By the end of the curricular unit, the students should attain proficiency in the following areas:
Basic principles in radiation Physics. Describe the structure of matter and its relation with radiation; describe the different types of radiation and their propagation; list the physics quantities and their units necessary to describe radiation and its propagation; describe the production and detection of radiation; describe the interaction of radiation with matter, particularly its use in medical imaging (x- and gamma-rays); explain the use of radiation in Medical Imaging; solve simple exercises in these subjects.
Basic concepts in medical imaging equipment. Enumerate the different imaging modalities; relate the modalities with the underlying physics mechanisms; identify the components and construct general block diagrams of the corresponding medical equipment; describe each modality's acquisition of an image.
Basic experimental Physics. Plan and perform didactic experiments: apply the Physics principles; define goals and procedures; carry out the experiments and collect the data; analyze the results; report the conclusions.
Calculus and data analysis. Use spreadsheets or small programs to analyze data from experiments and to solve problems in radiation Physics. Interpret and explain the information in technical specifications of the equipment. From several data sources, extract information regarding practical aspects of radiation physics: nuclide charts, decay diagrams, dose charts, attenuation graphs, etc.
Personal development. Work efficiently in a group; communicate with efficiency, written and orally. Develop autonomous work; self-and peer evaluation skills; critical thinking, and reasoning.
Advisable: Fundamentals of Physics (FFIS) and Mathematics (MAT).
1-Fundamentals of radiation Physics: structure of matter and radiation; electromagnetic radiation; radiation production; interaction of radiation with matter; radiation detection.
2-X-Rays: production, attenuation, and detection of x-rays. Planar radiography and Computed Tomography (CT).
3-Nuclear Medicine: properties of nuclei, decays, and radioactivity; radionuclide production. Scintigraphy and Computed Emission Tomography systems - SPECT and PET.
4-Radiation protection and dosimetry. Biological effects of radiation.
5-Nuclear Magnetic Resonance (NMR): physics principles. NMR imaging.
6-Ultrasound: ultrasound physics and sound propagation. Ultrasound systems and scanning methods.
- Lectures (“aulas teórico-práticas”-TP) 1h/week. Lectures may consist of several activities: presentation and discussion of concepts; listing of the objectives for the subject under study and the corresponding reading assignments and homework; explaining the working principles of imaging equipment; simulations and experiments; problem-solving; continuous evaluation activities such as short tests.

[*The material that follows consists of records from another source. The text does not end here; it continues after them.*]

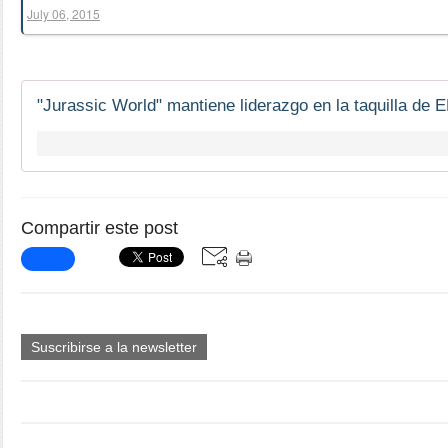
July 06, 2015
Compartir este post
Suscribirse a la newsletter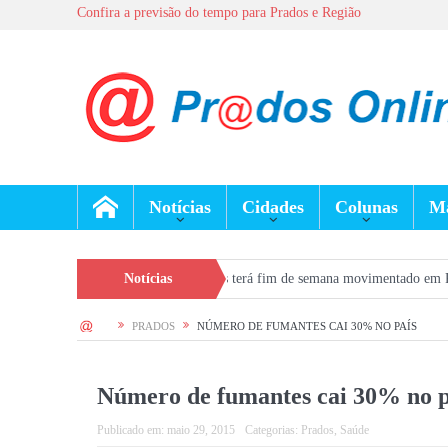
Confira a previsão do tempo para Prados e Região
Notícias
Cidades
Colunas
Ma
m Prados
Dia dos Pais terá fim de semana movimentado em Prados, com sho
Notícias
HOME
PRADOS
NÚMERO DE FUMANTES CAI 30% NO PAÍS
Número de fumantes cai 30% no p
Publicado em:
maio 29, 2015
Categorias:
Prados
,
Saúde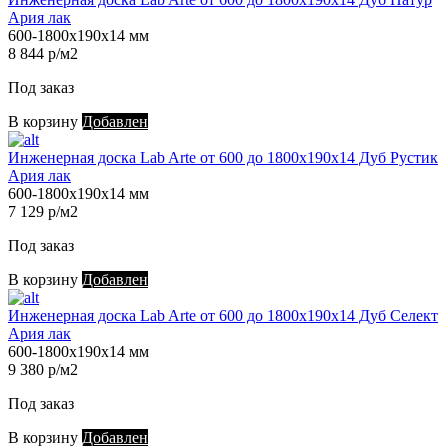
Ария лак
600-1800х190х14 мм
8 844 р/м2
Под заказ
В корзину
Добавлен
Инженерная доска Lab Arte от 600 до 1800х190х14 Дуб Рустик
Ария лак
600-1800х190х14 мм
7 129 р/м2
Под заказ
В корзину
Добавлен
Инженерная доска Lab Arte от 600 до 1800х190х14 Дуб Селект
Ария лак
600-1800х190х14 мм
9 380 р/м2
Под заказ
В корзину
Добавлен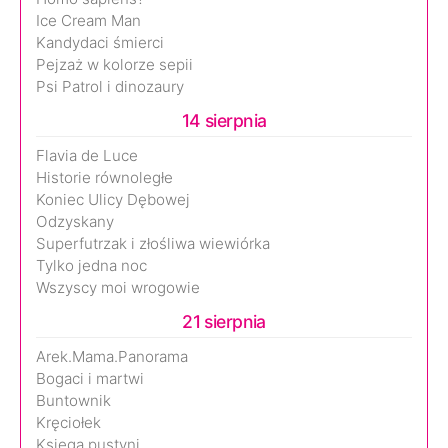
Ice Cream Man
Kandydaci śmierci
Pejzaż w kolorze sepii
Psi Patrol i dinozaury
14 sierpnia
Flavia de Luce
Historie równoległe
Koniec Ulicy Dębowej
Odzyskany
Superfutrzak i złośliwa wiewiórka
Tylko jedna noc
Wszyscy moi wrogowie
21 sierpnia
Arek.Mama.Panorama
Bogaci i martwi
Buntownik
Kręciołek
Księga pustyni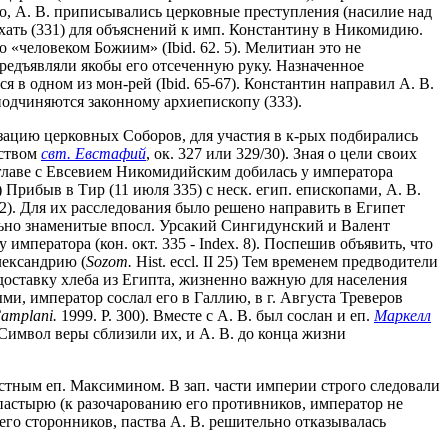
о, А. В. приписывались церковные преступления (насилие над
ать (331) для объяснений к имп. Константину в Никомидию.
 «человеком Божиим» (Ibid. 62. 5). Мелитиан это не
предъявляли якобы его отсеченную руку. Назначенное
 в одном из мон-рей (Ibid. 65-67). Константин направил А. В.
подчиняются законному архиепископу (333).
зацию церковных Соборов, для участия в к-рых подбирались
нством
свт. Евстафий
, ок. 327 или 329/30). Зная о цели своих
о главе с Евсевием Никомидийским добилась у императора
2) Прибыв в Тир (11 июля 335) с неск. егип. епископами, А. В.
71. 2). Для их расследования было решено направить в Египет
льно знаменитые впосл. Урсакий Сингидунский и Валент
императора (кон. окт. 335 - Index. 8). Поспешив объявить, что
лександрию (
Sozom.
Hist. eccl. II 25) Тем временем предводители
 доставку хлеба из Египта, жизненно важную для населения
чными, император сослал его в Галлию, в г. Августа Треверов
amplani.
1999. P. 300). Вместе с А. В. был сослан и еп.
Маркелл
 Символ веры сблизили их, и А. В. до конца жизни
стным еп. Максимином. В зап. части империи строго следовали
пастырю (к разочарованию его противников, император не
го сторонников, паства А. В. решительно отказывалась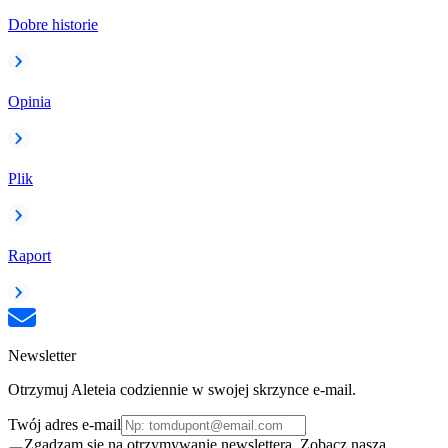
Dobre historie
Opinia
Plik
Raport
Newsletter
Otrzymuj Aleteia codziennie w swojej skrzynce e-mail.
Twój adres e-mail
Zgadzam się na otrzymywanie newslettera. Zobacz naszą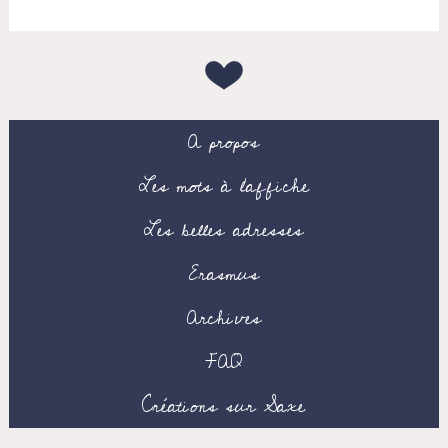
A propos
Les mots à l’affiche
Les belles adresses
Erasmus
Archives
FAQ
Créations sur Saxe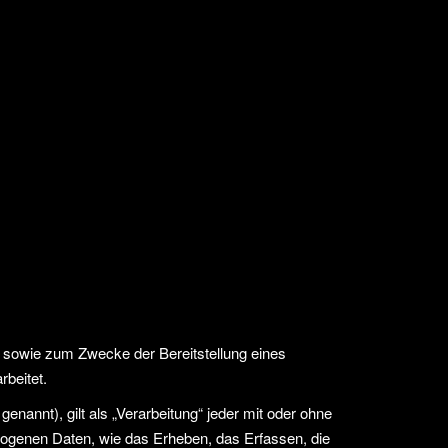
 sowie zum Zwecke der Bereitstellung eines
rbeitet.
annt), gilt als „Verarbeitung“ jeder mit oder ohne
ogenen Daten, wie das Erheben, das Erfassen, die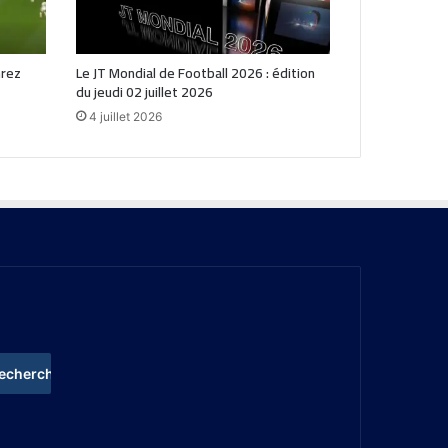
hrez
Le JT Mondial de Football 2026 : édition
du jeudi 02 juillet 2026
4 juillet 2026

- Laboratory classes (“práticas laboratoriais”-PL) 1x1h/week: simple laboratory experiments with x-rays (using a didactic x-ray apparatus).
Designation | Weight (%) |
---|---|
Exame | 50,00 |
Trabalho laboratorial | 20,00 |
Teste | 30,00 |
Total: | 100,00 |
Designation | Time (hours) |
---|---|
Estudo autónomo | 123,00 |
Frequência das aulas | 39,00 |
Total: | 162,00 |
To achieve a successful continuous evaluation (CE), it is necessary to:
- Comply with the minimum attendance to each class type (75%);
- Accomplish at least 80% of all the proposed activities.
The final grade (FM) is computed using
FM = 0,2 CE + 0,3 MT + 0,5 FE
- CE the continuous evaluation grade;
- MT is the midterm test grade;
- FE the final exam grade, which must not be less than 10 (in 20).
By exam, under the applicable grading rules. The exam includes a component corresponding to the midterm test (MT).
By exam, under the applicable grading rules. The exam includes a component corresponding to the midterm test (MT).